Exercise description: Pull each line containing "sobre" out of the data and copy it.

Records provided:

************

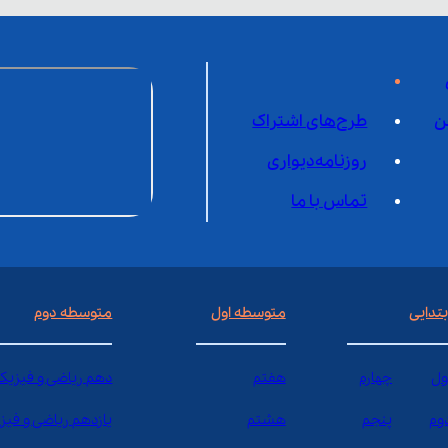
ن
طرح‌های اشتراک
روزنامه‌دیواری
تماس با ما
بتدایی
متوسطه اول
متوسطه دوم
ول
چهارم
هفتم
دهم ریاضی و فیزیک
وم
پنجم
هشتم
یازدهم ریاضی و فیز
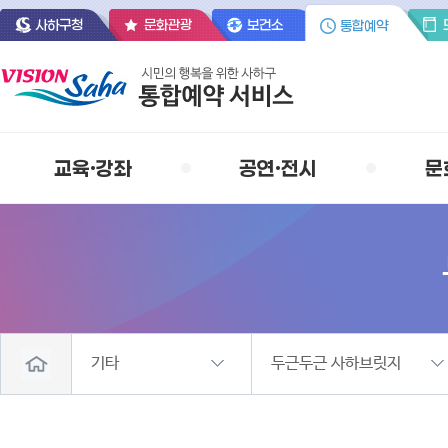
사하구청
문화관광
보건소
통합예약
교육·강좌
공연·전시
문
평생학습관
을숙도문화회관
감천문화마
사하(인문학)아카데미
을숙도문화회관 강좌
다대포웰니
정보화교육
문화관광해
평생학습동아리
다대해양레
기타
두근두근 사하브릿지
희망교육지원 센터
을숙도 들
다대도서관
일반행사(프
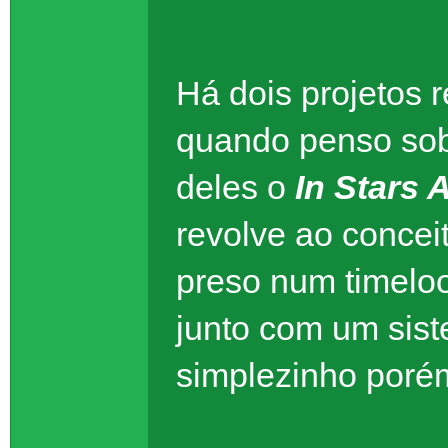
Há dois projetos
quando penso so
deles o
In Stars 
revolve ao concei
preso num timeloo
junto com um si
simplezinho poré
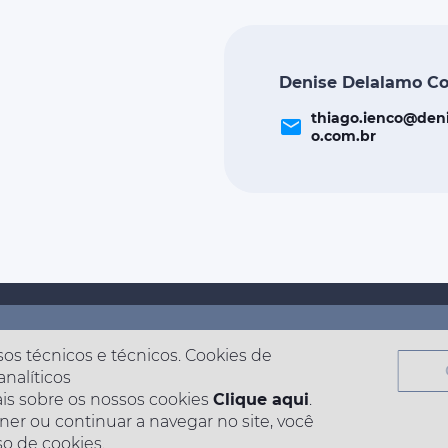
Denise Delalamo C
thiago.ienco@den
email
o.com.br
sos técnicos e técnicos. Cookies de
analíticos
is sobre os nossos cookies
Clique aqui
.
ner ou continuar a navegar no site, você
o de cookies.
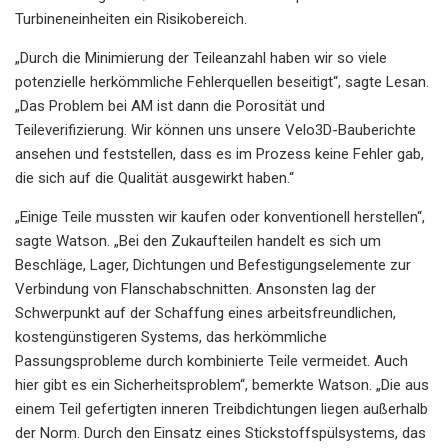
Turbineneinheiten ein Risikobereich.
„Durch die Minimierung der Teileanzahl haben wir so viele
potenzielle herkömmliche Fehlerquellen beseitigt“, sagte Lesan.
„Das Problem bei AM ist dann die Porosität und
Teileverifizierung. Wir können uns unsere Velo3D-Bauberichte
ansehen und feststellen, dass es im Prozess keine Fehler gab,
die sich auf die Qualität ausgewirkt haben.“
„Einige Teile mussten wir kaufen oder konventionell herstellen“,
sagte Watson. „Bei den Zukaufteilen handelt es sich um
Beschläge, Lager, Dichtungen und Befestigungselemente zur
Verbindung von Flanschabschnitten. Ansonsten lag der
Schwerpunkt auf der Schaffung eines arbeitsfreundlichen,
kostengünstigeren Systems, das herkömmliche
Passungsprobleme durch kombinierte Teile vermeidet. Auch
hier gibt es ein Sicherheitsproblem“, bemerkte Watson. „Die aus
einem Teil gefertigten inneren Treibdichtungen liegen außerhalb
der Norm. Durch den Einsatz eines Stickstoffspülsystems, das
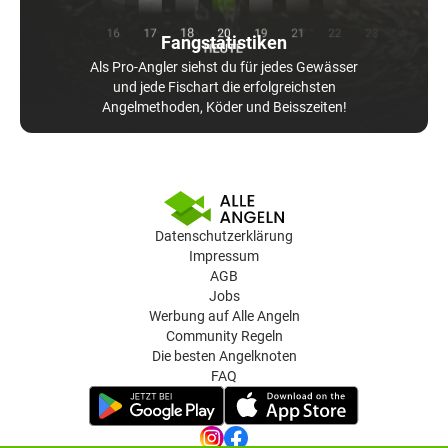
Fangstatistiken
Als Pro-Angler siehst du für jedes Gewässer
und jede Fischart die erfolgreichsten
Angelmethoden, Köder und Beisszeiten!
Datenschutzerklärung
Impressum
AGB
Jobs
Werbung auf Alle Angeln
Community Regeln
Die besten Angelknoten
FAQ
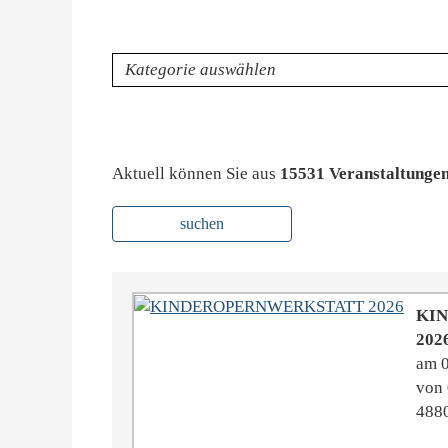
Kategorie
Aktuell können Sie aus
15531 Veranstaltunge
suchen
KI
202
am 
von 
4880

************

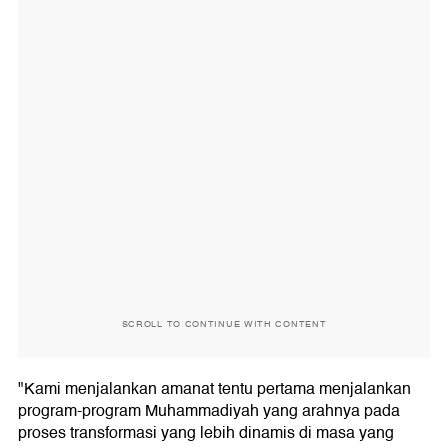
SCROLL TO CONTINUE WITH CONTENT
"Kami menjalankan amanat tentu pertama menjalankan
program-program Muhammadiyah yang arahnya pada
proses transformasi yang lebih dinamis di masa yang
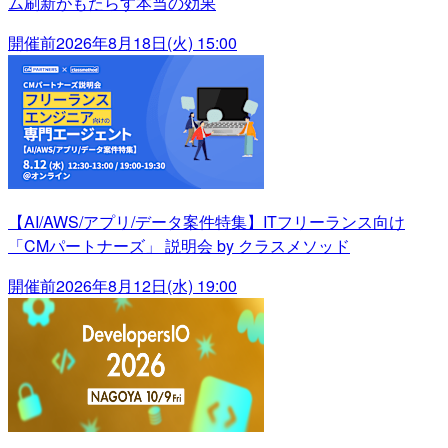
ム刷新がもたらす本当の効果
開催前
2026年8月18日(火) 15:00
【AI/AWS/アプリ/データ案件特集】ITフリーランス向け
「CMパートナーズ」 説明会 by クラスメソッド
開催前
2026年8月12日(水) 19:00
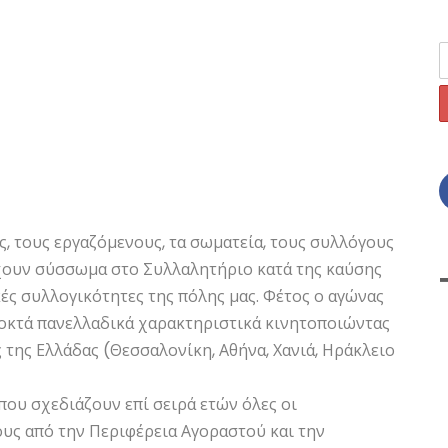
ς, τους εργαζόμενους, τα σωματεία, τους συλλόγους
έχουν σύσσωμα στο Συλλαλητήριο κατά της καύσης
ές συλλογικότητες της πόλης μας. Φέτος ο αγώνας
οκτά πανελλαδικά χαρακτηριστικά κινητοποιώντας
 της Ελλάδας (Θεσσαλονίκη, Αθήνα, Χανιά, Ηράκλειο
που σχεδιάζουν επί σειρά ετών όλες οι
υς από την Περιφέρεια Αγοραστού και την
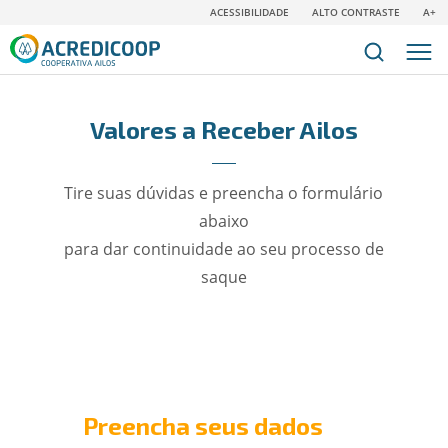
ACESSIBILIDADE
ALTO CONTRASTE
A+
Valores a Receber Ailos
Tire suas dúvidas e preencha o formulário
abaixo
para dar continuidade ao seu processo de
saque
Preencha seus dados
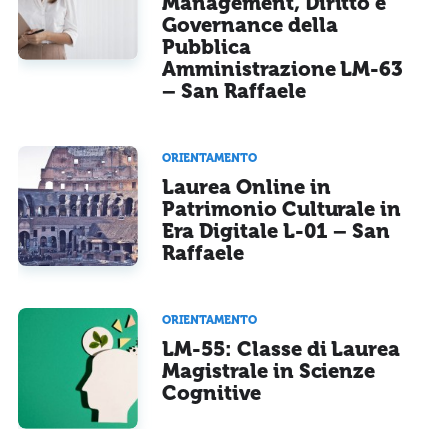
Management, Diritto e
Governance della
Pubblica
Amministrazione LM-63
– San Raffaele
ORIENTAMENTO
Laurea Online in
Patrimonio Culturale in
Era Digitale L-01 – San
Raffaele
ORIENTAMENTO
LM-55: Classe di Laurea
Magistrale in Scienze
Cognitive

************

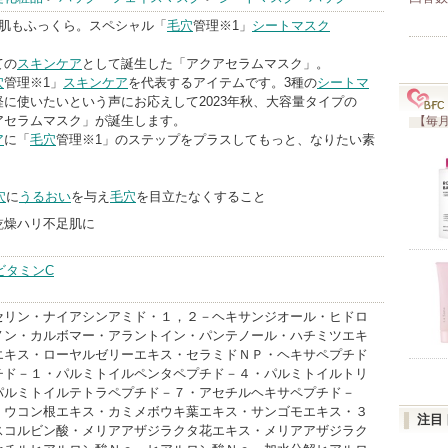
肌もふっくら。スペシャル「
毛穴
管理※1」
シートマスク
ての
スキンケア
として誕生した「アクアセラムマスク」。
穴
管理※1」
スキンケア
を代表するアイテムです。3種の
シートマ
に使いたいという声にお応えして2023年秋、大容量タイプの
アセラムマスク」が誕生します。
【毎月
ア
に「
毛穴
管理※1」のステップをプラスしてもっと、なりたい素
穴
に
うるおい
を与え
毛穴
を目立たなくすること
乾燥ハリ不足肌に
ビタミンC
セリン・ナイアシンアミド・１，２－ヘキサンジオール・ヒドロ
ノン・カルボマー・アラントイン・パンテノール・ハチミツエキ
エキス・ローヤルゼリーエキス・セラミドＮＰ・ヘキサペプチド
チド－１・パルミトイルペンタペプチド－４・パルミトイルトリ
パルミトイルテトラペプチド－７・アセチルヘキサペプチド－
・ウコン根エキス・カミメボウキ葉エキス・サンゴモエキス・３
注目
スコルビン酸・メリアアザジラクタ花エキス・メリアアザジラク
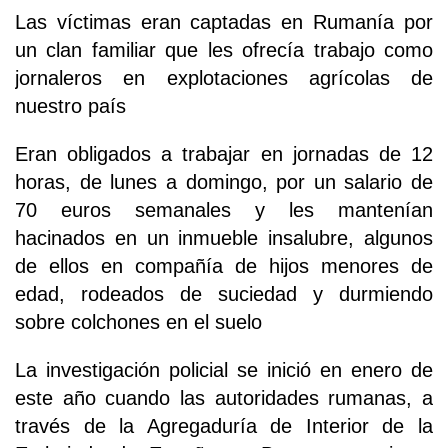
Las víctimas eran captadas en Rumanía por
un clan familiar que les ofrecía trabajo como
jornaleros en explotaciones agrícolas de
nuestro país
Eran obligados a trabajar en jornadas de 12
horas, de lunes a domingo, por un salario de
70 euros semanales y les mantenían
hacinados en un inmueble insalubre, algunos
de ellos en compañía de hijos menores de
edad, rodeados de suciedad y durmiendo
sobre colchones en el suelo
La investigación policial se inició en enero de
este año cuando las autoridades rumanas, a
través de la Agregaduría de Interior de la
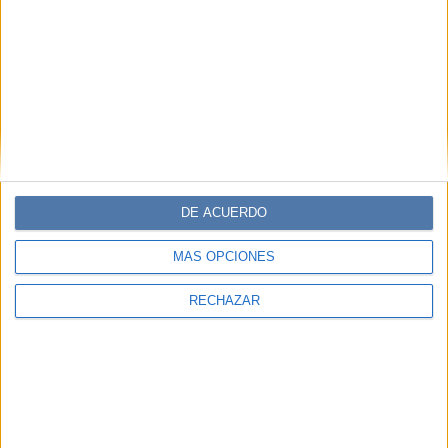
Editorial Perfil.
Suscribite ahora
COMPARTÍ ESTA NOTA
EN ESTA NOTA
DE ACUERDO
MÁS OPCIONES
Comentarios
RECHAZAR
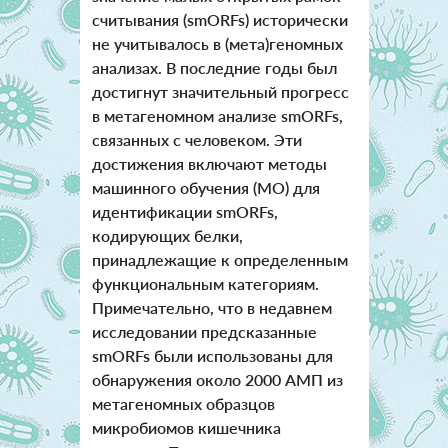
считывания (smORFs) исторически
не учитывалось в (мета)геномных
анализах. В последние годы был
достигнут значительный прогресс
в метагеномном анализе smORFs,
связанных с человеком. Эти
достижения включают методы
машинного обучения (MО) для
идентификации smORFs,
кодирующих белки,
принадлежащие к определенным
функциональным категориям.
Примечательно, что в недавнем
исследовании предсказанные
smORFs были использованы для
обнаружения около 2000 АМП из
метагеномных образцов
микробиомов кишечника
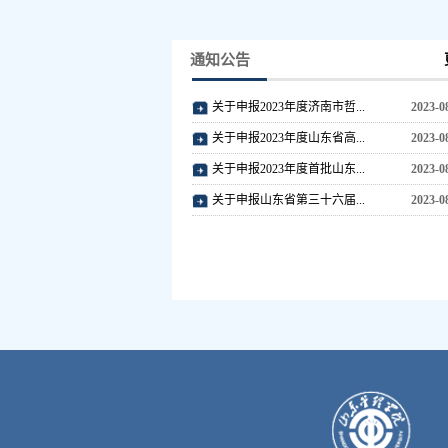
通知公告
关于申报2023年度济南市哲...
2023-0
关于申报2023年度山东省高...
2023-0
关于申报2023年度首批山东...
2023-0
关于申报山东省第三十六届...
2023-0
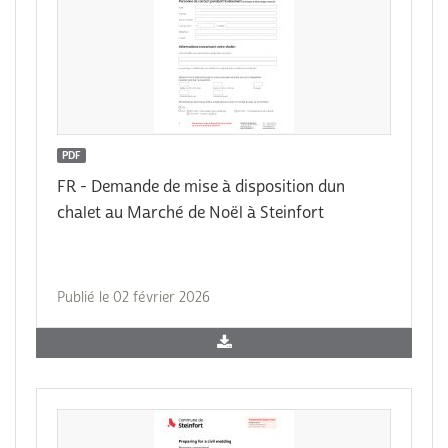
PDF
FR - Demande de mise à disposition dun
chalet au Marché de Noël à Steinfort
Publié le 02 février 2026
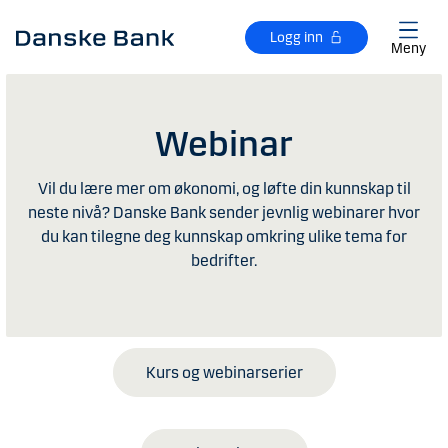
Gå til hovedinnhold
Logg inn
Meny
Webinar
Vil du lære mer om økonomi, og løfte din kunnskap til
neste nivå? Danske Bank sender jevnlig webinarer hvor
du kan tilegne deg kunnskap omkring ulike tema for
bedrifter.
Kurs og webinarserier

************

Solved exercise:
is sobre os nossos cookies
sobre colchones en el suelo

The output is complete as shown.